A nice steady Skoda, or so I thought …. Although this was a while ago, I still recall with horror approaching the bend where the sign very clearly said CORNER, SLOW DOWN, and screaming at the drivers left ear “Dear God, we’re all going to die – didn’t you SEE the sign? There are rules you know, RULES!” before screaming all the more with one arm clinging around his neck, the other hand clutching something solid and handle-like (turns out when I was finally peeled off him, that it was in fact the handbrake).

You see, I don’t do anxiety, stress, high adrenaline levels well. The bewildered look of my 9 year old niece who had sat so calmly during the entire episode in the back of the car spoke volumes. Who was this mad woman and why was her uncle going to marry her?

A trip to the water park, small children running past me shouting with excitement to get to the slide the fastest. This was a family-sized rubber ring, more akin to a small dingy as it held up to six people and children (who have an annoying habit of saying smugly, “I’m only 7 and I can do it”).  Had I not been trying to hold back the nausea, dizziness and complete terror, I’d have kicked them.

My terror was only marginally controlled by the pure glee on my children’s faces that they had got me to do something so totally out of my comfort zone. My fear was causing them such joy! I love them, but …. Bastards!

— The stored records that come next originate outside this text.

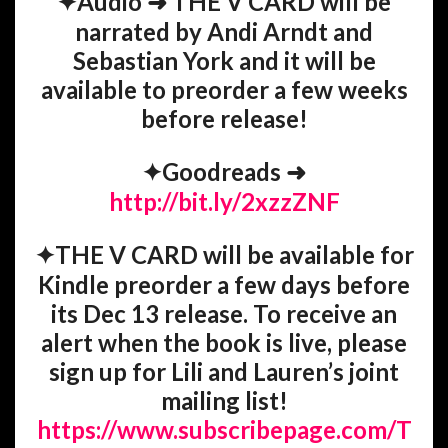
✦
Audio
➜
THE V CARD will be
narrated by Andi Arndt and
Sebastian York and it will be
available to preorder a few weeks
before release!
✦
Goodreads
➜
http://bit.ly/2xzzZNF
✦
THE V CARD will be available for
Kindle preorder a few days before
its Dec 13 release.
To receive an
alert when the book is live, please
sign up for Lili and Lauren’s joint
mailing list!
https://www.subscribepage.com/T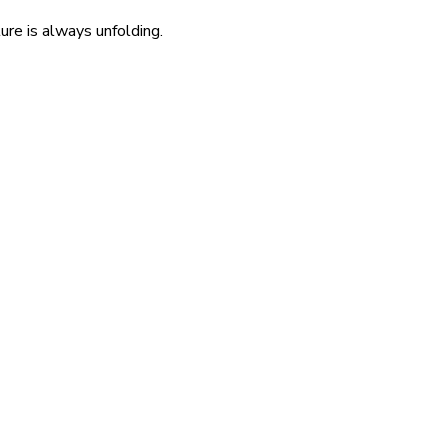
re is always unfolding.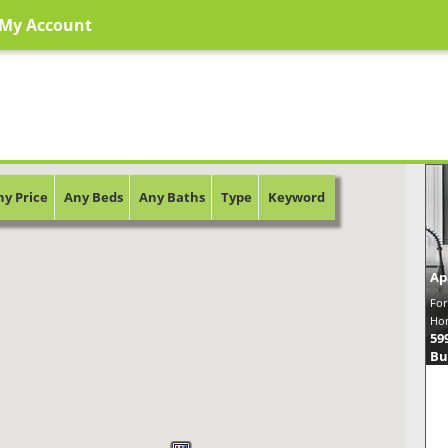
My Account
ny Price
Any Beds
Any Baths
Type
Keyword
Ap
For
Hom
59
Bu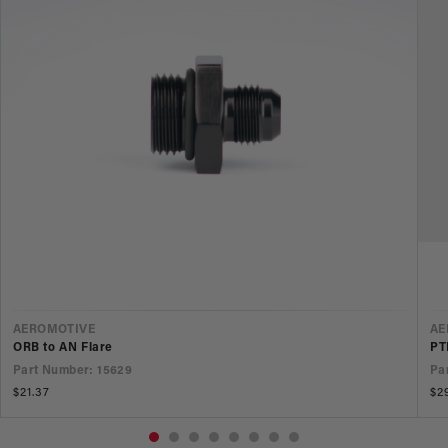
VENDOR
V
AEROMOTIVE
AE
ORB to AN Flare
PT
Part Number: 15629
Pa
Regular
$21.37
Re
$2
price
pr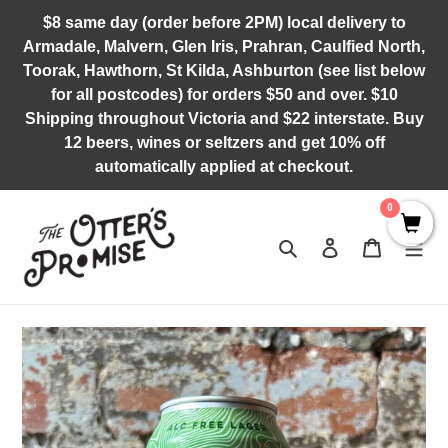
Skip
$8 same day (order before 2PM) local delivery to
to
Armadale, Malvern, Glen Iris, Prahran, Caulfied North,
content
Toorak, Hawthorn, St Kilda, Ashburton (see list below
for all postcodes) for orders $50 and over. $10
Shipping throughout Victoria and $22 interstate. Buy
12 beers, wines or seltzers and get 10% off
automatically applied at checkout.
0
Search
Log in
Cart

The fact that there is irritatingly, video footage of me throughout this 20 second period of horror, ending with me lying in the base of said rubber ring in a star-shape, legs akimbo, whimpering, and needing the help of a life-guard to get out, again spoke volumes ….

And finally, how zip-wiring in Cape Town across gorges 150 down whilst clamped to our instructor (rather aptly named ‘Hope’ – did he make that up just for me?) – I am aware that I looked something akin to a monkey clutching onto its mother, except this monkey screamed from one platform to the next, “Dear God, we’re going to die Hope, WE’RE GOING TO DIE!” I sense a bit of a pattern …

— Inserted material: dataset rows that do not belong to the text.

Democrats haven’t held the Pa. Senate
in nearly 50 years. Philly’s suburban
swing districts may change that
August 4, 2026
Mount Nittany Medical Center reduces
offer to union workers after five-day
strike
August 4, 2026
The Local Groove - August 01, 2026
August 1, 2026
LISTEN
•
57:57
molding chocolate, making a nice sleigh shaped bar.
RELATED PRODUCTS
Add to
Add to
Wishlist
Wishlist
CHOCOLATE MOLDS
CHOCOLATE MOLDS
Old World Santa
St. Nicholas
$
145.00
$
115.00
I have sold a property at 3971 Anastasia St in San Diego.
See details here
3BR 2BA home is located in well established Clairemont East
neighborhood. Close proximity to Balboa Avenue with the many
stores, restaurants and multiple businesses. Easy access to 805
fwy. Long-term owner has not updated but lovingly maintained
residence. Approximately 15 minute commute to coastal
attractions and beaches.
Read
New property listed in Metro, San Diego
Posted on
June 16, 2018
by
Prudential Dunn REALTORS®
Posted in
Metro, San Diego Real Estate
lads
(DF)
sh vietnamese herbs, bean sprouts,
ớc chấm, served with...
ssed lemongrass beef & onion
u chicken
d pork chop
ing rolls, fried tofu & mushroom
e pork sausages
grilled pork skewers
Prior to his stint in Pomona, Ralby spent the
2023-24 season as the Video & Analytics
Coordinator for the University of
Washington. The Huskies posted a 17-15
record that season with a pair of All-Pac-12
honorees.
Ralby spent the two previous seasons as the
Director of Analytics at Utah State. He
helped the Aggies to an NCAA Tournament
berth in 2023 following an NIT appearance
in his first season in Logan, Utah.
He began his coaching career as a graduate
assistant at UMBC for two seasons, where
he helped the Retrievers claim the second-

There is a scene in Pride and Prejudice where Mrs Bennet refers to her nerves and her long suffering husband calmly says, “Ah yes, they have been my constant companion all these years”, or words to that effect and I do wonder sometimes if the Colonel feels the same ….

Why do I put myself through this and is it time to stop? Have I proven a point and can I now just accept that I feel wobbly and a little tingly-toed when I stand on a chair to change a lightbulb and need a little sit down and a nice cup of tea afterwards?

Or must I continue to face my fears?  At what point is enough, enough?! I do hope that the Colonel has some of the attributes of the long-suffering Mr Bennet, otherwise, we’re in awful trouble…. And no, I will not be sharing the video footage – Darling children, if you dare, you’re out of the will.

I must confess however, that whilst these perhaps extreme tests that I have, with my family’s persuasion, put myself through, have been utterly miserable, I have however discovered that anything marginally less frightening has been an absolute doddle.

I can now do zip-lining and water parks if forced, with slightly less trepidation.  Being driven fast remains tricky but I don’t have white knuckles and can hold a vaguely intelligent conversation whilst driving down the M6 … but perhaps that’s because there are so many roadworks that one is forced to remain at 50mph.

I do know one thing for sure, and that is, that facing one’s enemy, being brave and attacking life with gusto is worth the short-lived pain.  If only to see one’s children laughing happily and even occasionally saying, “Well done Mum! You were awesome!”

Happy Friday everyone out there …. Whatever they may be, let’s all face our fears today!